**The problem:** Exactly the lines from the one that holds "pinky pip: (219, 248)" to the end of the data below: retype these and nothing else.

(Body or hand keypoint data)
*** Block opens ***

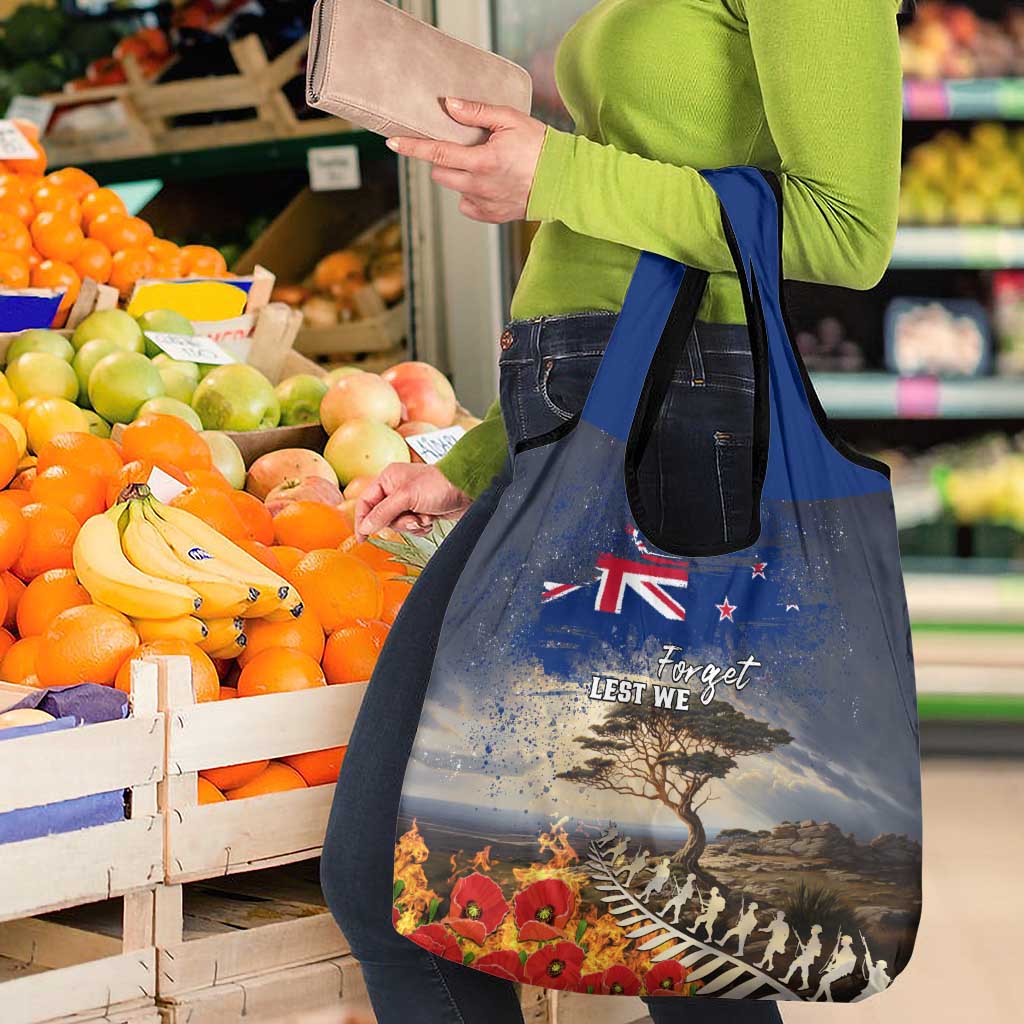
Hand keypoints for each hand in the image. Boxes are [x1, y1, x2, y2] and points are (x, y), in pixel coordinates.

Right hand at [354, 463, 471, 539]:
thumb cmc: (438, 485)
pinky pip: (412, 527)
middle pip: (382, 517)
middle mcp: (396, 489)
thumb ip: (383, 512)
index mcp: (388, 479)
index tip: (362, 538)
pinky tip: (431, 519)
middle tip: (412, 519)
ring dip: (412, 525)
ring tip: (425, 517)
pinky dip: (421, 527)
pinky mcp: (421, 511)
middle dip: (398, 522)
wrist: (467, 489)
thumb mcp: (406, 497)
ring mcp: (409, 501)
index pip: (365, 502)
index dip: (362, 520)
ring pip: (398, 524)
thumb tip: (365, 526)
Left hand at [386, 97, 546, 222]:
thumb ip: (476, 112)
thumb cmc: (540, 146)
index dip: (412, 147)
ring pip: (454, 188)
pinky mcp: (491, 216)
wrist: (564, 181)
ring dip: (458, 175)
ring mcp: (484, 204)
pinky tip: (488, 183)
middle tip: (460, 147)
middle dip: (442, 159)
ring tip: (481, 164)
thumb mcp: (510, 119)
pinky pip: (467, 205)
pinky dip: (471, 193)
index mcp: (482, 161)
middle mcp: (479, 186)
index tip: (393, 143)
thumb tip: (448, 105)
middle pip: (440, 173)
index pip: (437, 153)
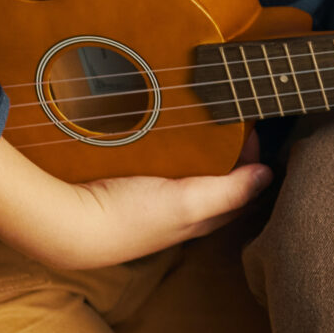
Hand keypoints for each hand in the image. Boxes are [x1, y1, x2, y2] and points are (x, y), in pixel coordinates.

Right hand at [0, 137, 272, 270]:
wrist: (66, 222)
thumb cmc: (128, 219)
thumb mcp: (188, 203)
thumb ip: (229, 190)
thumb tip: (268, 174)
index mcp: (197, 216)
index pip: (238, 189)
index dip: (252, 158)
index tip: (254, 123)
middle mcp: (176, 208)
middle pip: (215, 177)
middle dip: (229, 149)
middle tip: (234, 111)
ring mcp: (150, 196)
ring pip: (186, 168)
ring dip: (198, 144)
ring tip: (207, 110)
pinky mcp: (126, 183)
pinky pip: (156, 161)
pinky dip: (168, 144)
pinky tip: (167, 122)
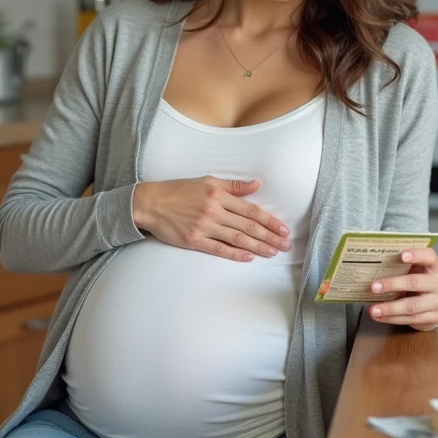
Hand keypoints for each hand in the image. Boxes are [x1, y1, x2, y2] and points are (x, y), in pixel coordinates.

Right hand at [132, 176, 291, 261]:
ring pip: (237, 238)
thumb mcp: (208, 181)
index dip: (270, 220)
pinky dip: (235, 254)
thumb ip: (234, 186)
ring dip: (258, 246)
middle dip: (269, 236)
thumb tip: (257, 185)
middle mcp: (214, 211)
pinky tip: (249, 257)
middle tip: (285, 245)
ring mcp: (204, 226)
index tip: (284, 229)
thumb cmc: (180, 190)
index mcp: (219, 195)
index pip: (251, 210)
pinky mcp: (194, 240)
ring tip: (273, 252)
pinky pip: (219, 248)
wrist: (152, 203)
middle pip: (248, 226)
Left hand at [366, 247, 437, 330]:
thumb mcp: (417, 269)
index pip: (428, 256)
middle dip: (392, 285)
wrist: (437, 300)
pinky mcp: (436, 317)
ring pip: (412, 306)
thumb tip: (374, 265)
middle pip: (415, 282)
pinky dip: (393, 318)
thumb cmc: (421, 279)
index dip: (416, 255)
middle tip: (373, 287)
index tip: (401, 256)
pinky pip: (411, 319)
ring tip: (373, 310)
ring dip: (390, 308)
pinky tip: (380, 317)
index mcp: (436, 266)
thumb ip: (403, 266)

*** Block closes ***

**Answer to the exercise:**
pinky pip: (219, 248)
wrist: (152, 203)
middle pip: (248, 226)
Left hand at [366, 247, 437, 330]:
thumb mcp: (417, 269)
index pip: (428, 256)
middle dip: (392, 285)
wrist: (437, 300)
pinky mcp: (436, 317)
ring pip: (412, 306)
thumb tip: (374, 265)
middle pip: (415, 282)
pinky dip: (393, 318)
thumb cmc: (421, 279)
index dip: (416, 255)
middle tip: (373, 287)
index tip: (401, 256)
pinky pip: (411, 319)
ring tip: (373, 310)
ring dip: (390, 308)
pinky tip: (380, 317)
index mcp: (436, 266)
thumb ip: (403, 266)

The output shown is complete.